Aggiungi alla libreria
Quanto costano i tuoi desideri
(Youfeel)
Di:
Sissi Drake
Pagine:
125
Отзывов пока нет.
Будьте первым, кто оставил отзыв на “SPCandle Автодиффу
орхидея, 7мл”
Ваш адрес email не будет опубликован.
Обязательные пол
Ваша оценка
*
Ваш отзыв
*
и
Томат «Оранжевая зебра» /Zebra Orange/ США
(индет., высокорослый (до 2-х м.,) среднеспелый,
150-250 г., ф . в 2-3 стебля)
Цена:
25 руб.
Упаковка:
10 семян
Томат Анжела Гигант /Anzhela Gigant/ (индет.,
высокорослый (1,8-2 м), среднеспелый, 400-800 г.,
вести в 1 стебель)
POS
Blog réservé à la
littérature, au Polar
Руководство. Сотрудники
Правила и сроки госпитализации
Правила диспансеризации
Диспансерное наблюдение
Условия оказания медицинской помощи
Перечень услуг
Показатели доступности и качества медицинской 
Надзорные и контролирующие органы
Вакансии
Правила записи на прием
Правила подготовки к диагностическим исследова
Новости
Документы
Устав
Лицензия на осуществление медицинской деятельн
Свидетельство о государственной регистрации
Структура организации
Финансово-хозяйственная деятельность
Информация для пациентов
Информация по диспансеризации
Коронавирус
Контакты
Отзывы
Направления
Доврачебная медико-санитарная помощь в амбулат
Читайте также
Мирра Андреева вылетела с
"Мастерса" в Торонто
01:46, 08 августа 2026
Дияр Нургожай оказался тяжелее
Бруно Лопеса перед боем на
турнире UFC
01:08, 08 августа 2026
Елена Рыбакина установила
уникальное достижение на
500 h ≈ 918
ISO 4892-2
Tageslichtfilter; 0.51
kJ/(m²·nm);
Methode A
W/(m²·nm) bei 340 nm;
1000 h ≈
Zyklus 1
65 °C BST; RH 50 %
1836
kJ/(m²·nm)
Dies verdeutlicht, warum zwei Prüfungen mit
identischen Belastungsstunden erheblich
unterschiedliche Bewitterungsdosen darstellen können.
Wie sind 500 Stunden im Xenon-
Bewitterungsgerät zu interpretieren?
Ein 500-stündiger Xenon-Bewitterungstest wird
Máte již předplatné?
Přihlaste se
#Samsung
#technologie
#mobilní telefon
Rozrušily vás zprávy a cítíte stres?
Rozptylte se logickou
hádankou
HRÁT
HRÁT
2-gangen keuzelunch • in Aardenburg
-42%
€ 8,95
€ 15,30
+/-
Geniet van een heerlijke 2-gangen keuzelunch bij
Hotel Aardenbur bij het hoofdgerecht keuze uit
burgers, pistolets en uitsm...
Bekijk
++++++++++++++++++++
Working from the entries above, find every line in which the word "индет" occurs and copy it.

(индет., высокорослый (до 2-х м.,) среднеспелый,
Томат Анжела Гигант /Anzhela Gigant/ (индет.,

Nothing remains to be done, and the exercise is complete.